Charge distribution (Gauss law)

[jeff1evesque]

Claim:
A charged sphere will have it's charges disperse (uniformly for symmetrical objects) on the outer surface.

Proof:
Consider a sphere charged to some amount q. If we take small gaussian surfaces within the sphere, it will have $$\vec{E} = 0$$ on the closed gaussian sphere [since it is an equipotential surface]. Therefore, the electric flux is zero, so the electric charge from the small gaussian surface will have zero electric charge enclosed [Note: Gauss law states- the electric flux through any closed surface is proportional to the enclosed electric charge.

Now if we take enough small gaussian surfaces to fill the entire sphere, we find analogously the charge enclosed from all little gaussian spheres is zero. Therefore, the charge enclosed in the larger sphere is zero. But it has been charged to charge q, so the only possibility is that charge resides on the surface.

Question:
Is the proof above reasonable? Does this same reasoning apply to a single charged plate? Will charge distribute along the plate-surface where it was charged, and leave the other side uncharged [I can see why conducting spheres is a good shield in the inside, but cannot see how solid conducting plates can be used as shields respectively]?

▶ Raw data
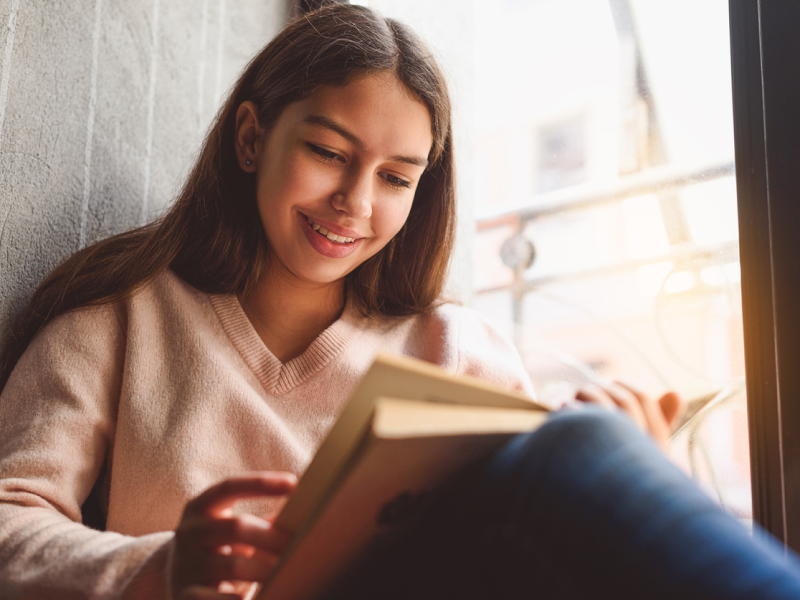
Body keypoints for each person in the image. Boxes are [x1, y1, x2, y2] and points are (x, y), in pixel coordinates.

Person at [0, 4, 799, 600]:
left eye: (395, 177)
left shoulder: (456, 347)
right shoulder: (119, 320)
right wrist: (160, 566)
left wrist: (634, 482)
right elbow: (11, 524)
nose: (354, 201)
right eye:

▶ Your objective
Can you copy out the Gauss law post, starting at the words "Charge distribution (Gauss" and ending after "enclosed electric charge.", and swap "sphere" for "ball"? The items aren't needed here.

▶ Solution for this task
Charge distribution (Gauss law)

[jeff1evesque]

Claim:
A charged ball will have it's charges disperse (uniformly for symmetrical objects) on the outer surface.

Proof:
Consider a ball charged to some amount q. If we take small gaussian surfaces within the ball, it will have $$\vec{E} = 0$$ on the closed gaussian ball [since it is an equipotential surface]. Therefore, the electric flux is zero, so the electric charge from the small gaussian surface will have zero electric charge enclosed [Note: Gauss law states- the electric flux through any closed surface is proportional to the enclosed electric charge.